などを何も見ない状態で説明できるようにする必要があります。特に鈴木さんの志望している阪大ででは、それらの基礎が抜けていると命取りになります。
 ただし、電磁気や原子分野に特に多いように思われますが、高校物理の知識だけでは原理や法則の体得が難しいことがあります。その場合は無理に式の導出などをする必要はなく、式とその式の意味を体得できていれれば十分ですが、それらは大抵教科書にも式の導出などは記載されていないことが多いので、とりあえず難しいことは考えず教科書の内容を他人に説明できるくらいに理解できているかを確認し、できていない場合はそこからやり直すことをお勧めします。

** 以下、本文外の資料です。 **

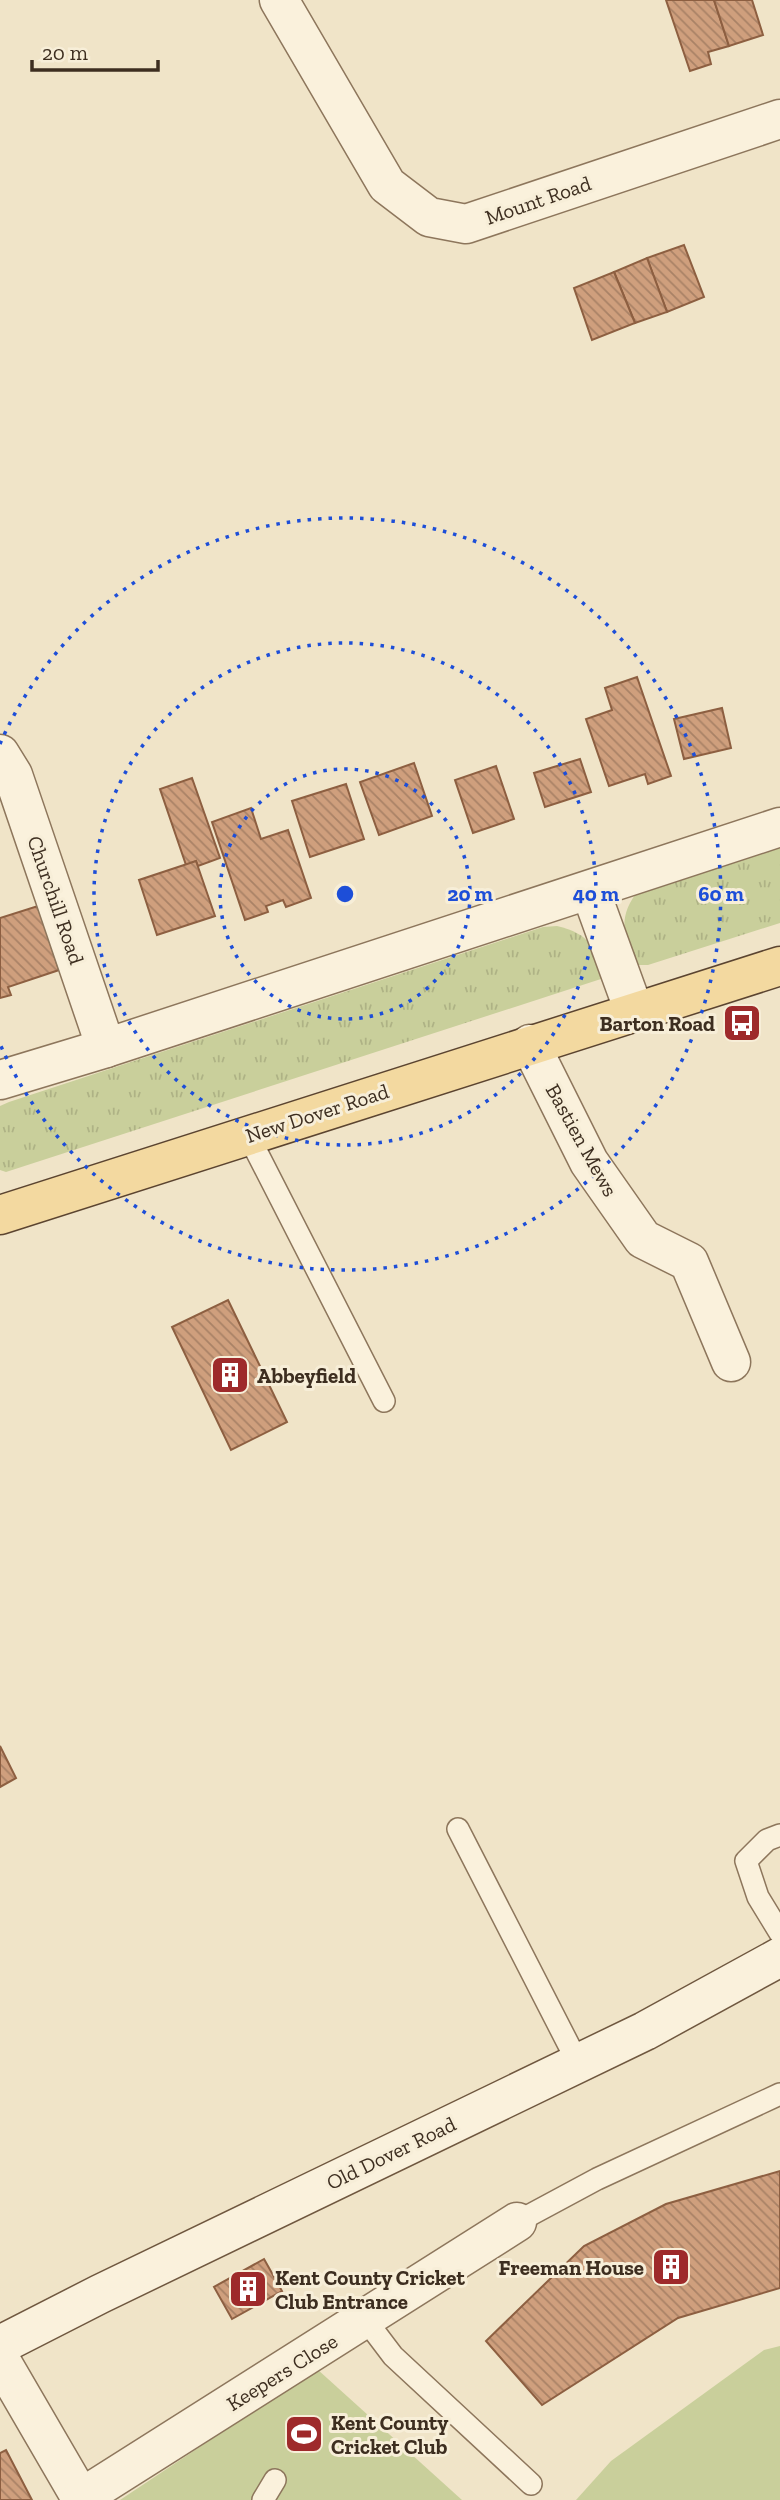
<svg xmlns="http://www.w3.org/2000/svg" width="780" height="2500" font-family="'Zilla Slab',serif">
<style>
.grass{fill:url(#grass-tufts)}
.green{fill:#c9cf9b}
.building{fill:url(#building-back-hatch);stroke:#8d5f41;stroke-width:2}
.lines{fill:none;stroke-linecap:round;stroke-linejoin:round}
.service-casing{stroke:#8d765c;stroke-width:24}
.minor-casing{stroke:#8d765c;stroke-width:41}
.secondary-casing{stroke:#6f573f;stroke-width:41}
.primary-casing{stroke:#5b4430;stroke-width:41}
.service{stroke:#faf1dc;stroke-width:21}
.minor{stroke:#faf1dc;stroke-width:38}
.secondary{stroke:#faf1dc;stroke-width:38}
.primary{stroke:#f3d9a0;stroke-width:38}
.ring{fill:none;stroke:#1d4ed8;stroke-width:3.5;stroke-dasharray:3.5 7}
.labels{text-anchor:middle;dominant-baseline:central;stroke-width:6;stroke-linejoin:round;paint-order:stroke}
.street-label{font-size:21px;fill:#3d2e20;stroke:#f7eed8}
.poi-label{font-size:21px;font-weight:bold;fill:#3d2e20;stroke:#f7eed8;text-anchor:start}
.centre{fill:#1d4ed8;stroke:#f7eed8;stroke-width:3.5}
.ring-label{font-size:21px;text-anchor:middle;font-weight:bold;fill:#1d4ed8;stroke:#f7eed8;stroke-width:6;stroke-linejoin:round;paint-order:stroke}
</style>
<defs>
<pattern id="grass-tufts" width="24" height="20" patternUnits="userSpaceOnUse" patternTransform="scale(1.75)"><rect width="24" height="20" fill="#c9cf9b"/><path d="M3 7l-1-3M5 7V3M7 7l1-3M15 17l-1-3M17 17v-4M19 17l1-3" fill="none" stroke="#aeb285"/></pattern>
<pattern id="building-back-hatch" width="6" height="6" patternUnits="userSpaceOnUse" patternTransform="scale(1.75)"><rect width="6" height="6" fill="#cf9f7d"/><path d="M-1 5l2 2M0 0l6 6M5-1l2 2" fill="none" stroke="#a98266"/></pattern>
</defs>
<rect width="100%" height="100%" fill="#f0e4c8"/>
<g class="grass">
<path d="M780 842V923L648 965H632C624 934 617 915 640 889Z"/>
<path d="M557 926C590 934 595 947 604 978L6 1172 0 1170V1106L9 1102 543 927Z"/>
</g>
<g class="green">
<polygon points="780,2346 780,2500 576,2500 611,2461 764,2350"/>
<polygon points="317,2369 462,2500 120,2500"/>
</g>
<g class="building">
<polygon points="666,0 714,0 729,46 708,52 711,64 690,71"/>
<polygon points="714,0 752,0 763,35 729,46"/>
<polygon points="684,245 704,297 667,312 647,258"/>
<polygon points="647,258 667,312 635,323 614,272"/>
<polygon points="614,272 635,323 592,340 574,288"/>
<polygon points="637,677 671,776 648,784 645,774 609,786 586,719 612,710 605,688"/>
<polygon points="722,708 731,748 684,759 674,719"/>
<polygon points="580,759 591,792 545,807 534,773"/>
<polygon points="414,763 432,816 379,835 360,782"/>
<polygon points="496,766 514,819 473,833 455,780"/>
<polygon points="192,778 220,858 198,866 196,861 186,865 160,789"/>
<polygon points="346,784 364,839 310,857 292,801"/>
<polygon points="251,808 261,839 288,830 311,898 286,907 283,900 266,906 268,912 245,920 212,822"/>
<polygon points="196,861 215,916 157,935 139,880"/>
<polygon points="38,906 59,970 8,987 11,995 0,998 0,918"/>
<polygon points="228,1300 287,1422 231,1450 172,1327"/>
<polygon points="0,1746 16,1778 0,1787"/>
<polygon points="780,2171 780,2288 678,2318 542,2405 486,2341 584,2246 666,2204"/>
<polygon points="264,2259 282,2291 232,2319 214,2287"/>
<polygon points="6,2450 32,2500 0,2500 0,2453"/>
</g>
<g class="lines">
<defs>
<g id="service">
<polyline points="248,1135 384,1401"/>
<polyline points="458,1829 578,2063"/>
<polyline points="780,1835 767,1840 746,1861 758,1897 780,1933"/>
<polyline points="517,2222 597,2179 780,2094"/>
<polyline points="365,2319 393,2356 531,2484"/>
<polyline points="263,2500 275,2480"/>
</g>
<g id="minor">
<polyline points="279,0 387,185 429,217 466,224 780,119"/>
<polyline points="0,754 13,775 106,1048"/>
<polyline points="590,890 634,1011"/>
<polyline points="530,1044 589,1162 643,1239 689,1262 731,1362"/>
<polyline points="0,1080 106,1048 780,827"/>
<polyline points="0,2359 82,2500"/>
<polyline points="81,2498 517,2222"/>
</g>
<polyline id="secondary" points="0,2345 100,2294 645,2031 780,1957"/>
<polyline id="primary" points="0,1215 780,966"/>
</defs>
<use href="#service" class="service-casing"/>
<use href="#minor" class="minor-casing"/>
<use href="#secondary" class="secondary-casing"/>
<use href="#primary" class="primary-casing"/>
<use href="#service" class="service"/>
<use href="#minor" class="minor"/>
<use href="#secondary" class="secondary"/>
<use href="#primary" class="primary"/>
</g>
<g class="ring">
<circle cx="345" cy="894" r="125"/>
<circle cx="345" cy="894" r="251"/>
<path d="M0 744A376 376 0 1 1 0 1044"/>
</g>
<defs>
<symbol id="bus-square" viewBox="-11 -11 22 22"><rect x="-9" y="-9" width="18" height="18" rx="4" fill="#9e2a2b" stroke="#f7eed8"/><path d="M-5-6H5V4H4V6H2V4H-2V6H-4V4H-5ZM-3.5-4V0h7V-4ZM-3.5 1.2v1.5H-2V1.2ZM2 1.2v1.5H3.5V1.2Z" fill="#fff"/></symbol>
<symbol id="building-square" viewBox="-11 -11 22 22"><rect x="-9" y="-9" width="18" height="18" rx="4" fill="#9e2a2b" stroke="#f7eed8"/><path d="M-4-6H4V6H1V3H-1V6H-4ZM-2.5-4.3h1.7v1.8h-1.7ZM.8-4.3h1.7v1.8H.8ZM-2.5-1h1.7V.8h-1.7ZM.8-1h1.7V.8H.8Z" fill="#fff"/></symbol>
<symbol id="stadium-square" viewBox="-11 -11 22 22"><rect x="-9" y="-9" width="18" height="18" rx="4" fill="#9e2a2b" stroke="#f7eed8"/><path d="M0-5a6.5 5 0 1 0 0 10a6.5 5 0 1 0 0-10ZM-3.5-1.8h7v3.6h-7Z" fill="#fff"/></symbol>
</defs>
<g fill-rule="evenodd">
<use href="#bus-square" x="720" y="1001" width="44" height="44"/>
<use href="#building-square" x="208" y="1353" width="44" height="44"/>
<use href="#building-square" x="649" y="2245" width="44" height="44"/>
<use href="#building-square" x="226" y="2267" width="44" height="44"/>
<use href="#stadium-square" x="282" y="2412" width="44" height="44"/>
</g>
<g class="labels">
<g class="street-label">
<text transform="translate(538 200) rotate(-19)">Mount Road</text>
<text transform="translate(56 900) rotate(71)">Churchill Road</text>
<text transform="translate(317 1113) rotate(-18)">New Dover Road</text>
<text transform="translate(582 1140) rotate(61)">Bastien Mews</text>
<text transform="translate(391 2153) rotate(-26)">Old Dover Road</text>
<text transform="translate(282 2372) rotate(-32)">Keepers Close</text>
</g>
<g class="poi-label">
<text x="715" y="1023" text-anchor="end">Barton Road</text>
<text x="257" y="1375">Abbeyfield</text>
<text x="644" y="2267" text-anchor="end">Freeman House</text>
<text x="275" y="2277">Kent County Cricket<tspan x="275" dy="24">Club Entrance</tspan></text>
<text x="331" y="2422">Kent County<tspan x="331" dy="24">Cricket Club</tspan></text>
</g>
</g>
<circle cx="345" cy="894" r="10" class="centre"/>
<g class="ring-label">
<text x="470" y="901">20 m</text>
<text x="596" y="901">40 m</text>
<text x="721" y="901">60 m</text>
</g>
<path d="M32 60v10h126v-10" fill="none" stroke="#3d2e20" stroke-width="3.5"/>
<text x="42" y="60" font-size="21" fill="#3d2e20" stroke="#f7eed8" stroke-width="5" paint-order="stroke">20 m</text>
</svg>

 二つ目は、上記のことはできているがそれらの使い方を理解できていないことです。
 入試物理で求められているのは物理法則や原理の理解だけでなくそれらを使って世の中の様々な現象を論理的に説明する力です。そのため、原理や法則を理解しただけでは問題が解けないのも当然の話です。したがって、原理や法則の体得ができているのであれば、それらの使い方がわかっていないのかもしれません。そこで必要なのが問題演習です。しかし、問題演習といってもただ問題を解けばいいわけではありません。初めは「良問の風」などの典型問題を多く載せた問題集をお勧めしますが、基本レベルの問題集で原理や法則の基本的な使い方を学ぶ必要があります。最初はあまり解けないかもしれませんが問題ありません。大切なのはそのあとです。解説をしっかり読み、なぜその原理や法則を使うのか考えてください。例えば、

 ・なぜこの問題では運動方程式ではなく力学的エネルギー保存則を使ったのだろうか
 →運動方程式を用いて解く場合には質点の位置の時間変化の情報が必要だけど運動を始めた時と終えた瞬間についての情報しかない
 →力学的エネルギー保存則が成り立つ条件では最初と最後の情報さえあれば解けるからこの解法になったのか!

といったように復習することが必要です。もちろん、最後の文章にある「力学的エネルギー保存則が成り立つ条件」というのは教科書の内容を理解できていれば説明できると思いますし、できなければ教科書に戻って該当分野の復習をする必要があります。
 一つ注意してほしいのは、教科書の内容の体得も、問題演習を通した基本的な解法の体得も、「教科書・問題集を〇〇周すればよい」というのはやめるべきです。極端なことを言えば、一周しただけですべて身についてしまえば復習の時以外に解く必要はありませんし、五周しても身についていないのであれば該当部分を中心に六周する必要があります。

 どちらかに当てはまっていないか確認してみてください。
 参考までに、次のステップについても少し述べておきたいと思います。
 「名門の森」や「重要問題集」、「阪大の過去問(青本をお勧めします)」などを使ってより複雑な問題に対する原理・法則の使い方を身に着けてください。ただし、過去問はこれらに加えて問題の傾向や難易度の分析も忘れずに行ってください。

 浪人中に実際にこの勉強法を実践したからこそ、とても大変な要求であることは誰よりもわかっているつもりですが、少しでも参考になると思っていただければ嬉しいです。長文になりましたが、最後まで読んでいただきありがとうございました。受験勉強頑張ってください!応援しています!